Thursday, September 9, 2010

The strawman Mosque argument

The discussion of the proposed construction of a Mosque at Ground Zero is a testament to our time.  And once again the press and Progressives have erected a vulgar straw man in which to insult the American public; anyone who stands against the mosque is a bigot who does not understand property rights.  That makes roughly 70% of the population on the wrong side of intelligent conversation.  Really?

But the logical argument against the Mosque, voiced by many, has nothing to do with religious freedom or property rights.

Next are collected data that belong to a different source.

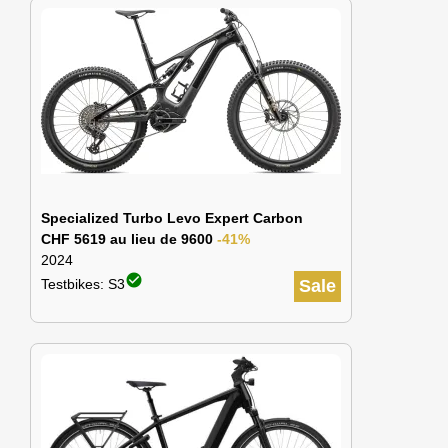
Specialized Turbo Levo Expert Carbon
CHF 5619 au lieu de 9600
-41%
2024
check_circle
Testbikes: S3
Sale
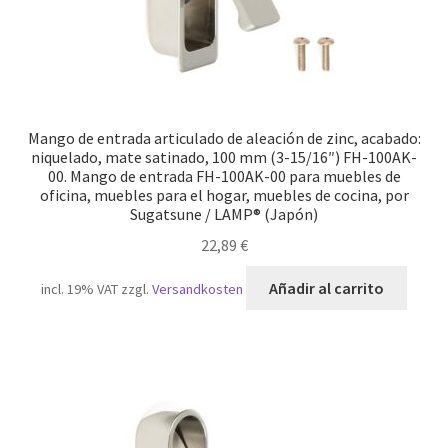
Mango de entrada articulado de aleación de zinc, acabado:
niquelado, mate satinado, 100 mm (3-15/16″) FH-100AK-
00. Mango de entrada FH-100AK-00 para muebles de
oficina, muebles para el hogar, muebles de cocina, por
Sugatsune / LAMP® (Japón)
22,89
€
Añadir al carrito
incl. 19% VAT
zzgl.
Versandkosten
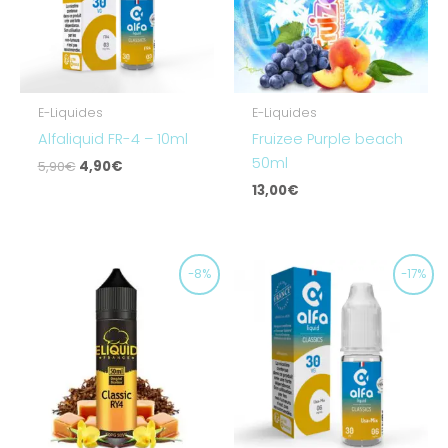
E-Liquides
E-Liquides
Alfaliquid FR-4 – 10ml
Fruizee Purple beach
50ml
5,90
€
4,90
€
13,00
€
Le
Le
Le
Le
-8%
-17%
prix
prix
prix
prix
initial
actuel
initial
actuel
était :
est :
était :
est :
13,00€.
11,90€.
5,90€.
4,90€.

Effective property rights and markets imply a constructive, open, honest and empathetic emotional and spiritual stance to others. One does not bully one's way into business, relationships, sales, or lives.  As the saying goes, "Screw me once, shame on you.  Screw me twice, shame on me." Any effective entrepreneur or employee in a free market understands the importance of good will and value in business dealings.  

Especially in free markets where trust and respect define goodwill and constructive dealings, one goes out of one's way to avoid ANY sense of impropriety. It's not only good manners, it's good business.  It is purely a sense of humble respect and decorum. 

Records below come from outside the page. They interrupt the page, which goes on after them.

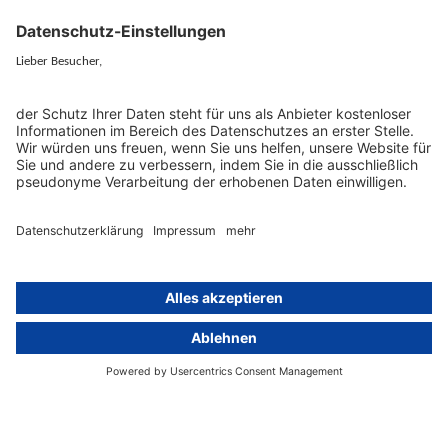
Konzern-Datenschutz
Newsletter
Künstliche Intelligenz
Datenschutzvergleich
KI und Datenschutz
Wichtige Gesetze als Volltext
Hinweisgebersystem mit
Whistleblowing-Ombudsperson
Über
Gruppe
Über uns
activeMind AG (Deutschland)
Unsere Experten
activeMind.ch (Schweiz)
Kontakt
activeMind.uk (Vereinigtes
Königreich)
Presse, Medien & Events
Compliance-Portal
Datenschutzhinweise
Online-Schulungs-Portal
Impressum
Karriereportal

Like any market transaction, the Imam has every right to build the mosque wherever he pleases.  Building the mosque has nothing to do with property rights.  But like any action in a society based on good will, he must be fully aware that his neighbors will remember that decision midst the atmosphere in which he made it.

Neither do objections to building the mosque have anything to do with suborning religious opinion.  There are thousands of Mosques across the nation with hundreds in New York alone.  But suggestions that 9/11 had nothing to do with Islam are willfully obtuse.  It is not that objectors to the mosque equate Islam with terrorism.  It is that no reminder, however slim, should invade the sensitivities, whatever they are, of people of goodwill and memory.  It matters not what the Imam believes, or the principle of the matter.  It is the perceptions of the neighbors that matter.

Let them build the mosque. They have every right. But it does not make it appropriate. I for one would never take the contract on the material, or agree to help build it, just as I would not help Catholic nuns build a prayer building near Auschwitz (the Pope stopped them).  Insisting on the mosque is a boorish and insensitive move.  Period.